CHAPTER 7. A Case of Mistaken Identity

Contributed by a Red Sox fan


I work in a business traditionally recognized as a man’s trade, and though I’m just a little girl playing in the big boy’s club, I can handle it. I’m a Southie. And Southies are tough as nails.

Where I come from in south Boston, each group sticks to its own kind. It’s more a matter of comfort level than prejudice against another ethnicity. The Jews go to the Jewish undertaker, the blacks go to the black undertaker, the Asians to the Asian, and so on. The undertakers for each group are familiar with the customs, rituals, and procedures at their places of worship.

At our company, we service the Irish Catholics. That’s it. Don’t get me wrong. Every once in a blue moon we work with a family that’s Italian Catholic, Irish Protestant or even Russian Orthodox, and we are glad to provide them service. It’s just a simple fact that when a family picks up the phone to dial the undertaker, they usually dial the firm down the street, not the one across town.

I was born to second-generation immigrants. My grandparents came from the town of Carrick-on-Shannon in the county Leitrim in the late ’40s following the war and settled on the west side of south Boston. My grandfather worked as a machinist and my grandmother was a housekeeper. My grandfather is retired but still drinks full-time and my grandmother hasn’t missed a day of work in almost twenty years. My father, whom I have never met, is rumored to have dealings with the IRA. He disappeared before I was born—a deadbeat (I’ll leave out the adjectives I normally use). My mother worked for a meat packer for several years before landing herself in jail when I was five years old. I don’t remember anything from when she was around other than the beautiful steaks we ate every night in our dingy little apartment. After my mother went away, I moved in with my grandparents and they raised me.

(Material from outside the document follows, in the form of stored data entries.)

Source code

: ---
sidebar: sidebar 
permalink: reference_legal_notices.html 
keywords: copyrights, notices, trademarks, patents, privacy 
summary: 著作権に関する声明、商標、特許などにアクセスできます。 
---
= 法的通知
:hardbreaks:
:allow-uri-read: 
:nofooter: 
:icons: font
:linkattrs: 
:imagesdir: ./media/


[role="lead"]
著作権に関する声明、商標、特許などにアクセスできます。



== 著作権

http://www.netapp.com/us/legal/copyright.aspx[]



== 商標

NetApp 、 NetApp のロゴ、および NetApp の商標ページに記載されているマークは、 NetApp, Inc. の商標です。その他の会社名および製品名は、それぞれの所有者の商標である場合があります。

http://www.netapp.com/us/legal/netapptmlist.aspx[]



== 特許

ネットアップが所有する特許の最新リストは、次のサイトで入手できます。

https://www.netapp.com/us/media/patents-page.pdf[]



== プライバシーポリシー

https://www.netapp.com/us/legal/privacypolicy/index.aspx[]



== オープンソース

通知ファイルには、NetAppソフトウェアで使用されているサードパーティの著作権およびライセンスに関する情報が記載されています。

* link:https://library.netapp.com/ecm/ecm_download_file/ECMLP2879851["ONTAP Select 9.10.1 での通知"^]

I went to work for an Irish-Catholic funeral home right out of mortuary school. I was the first woman funeral director they ever had in their fifty-plus esteemed years of business. I had it easy in some respects because the men went out of their way to help the “helpless” woman, but in other respects I had it much harder. I had a lot to prove in the all-boys club.

One morning, when I was as fresh in the business as a newborn babe in the woods, Kevin, the supervisor of the funeral home, came charging down the hall. “Katie!” he shouted. “I need you to head up to Lawrence today and pick up a trade job we got in last night.” Kevin never speaks; he shouts.

“Who got it?” I inquired.

“The firm we always use up there.” He looked at me like I was stupid, and his nose glowed like a red turnip on his flat face. “Turnbull Funeral Home.” Kevin, though a blunderbuss, dresses impeccably, and on this day, already had his custom-made Cambridge suit jacket off and had sweated completely through his shirt. He’s a real sweaty type guy.

“Oh,” I said. I had been there once before and didn’t realize Turnbull was the one we always used. But I kept quiet about that and filed that tidbit of information away. “You have the information?”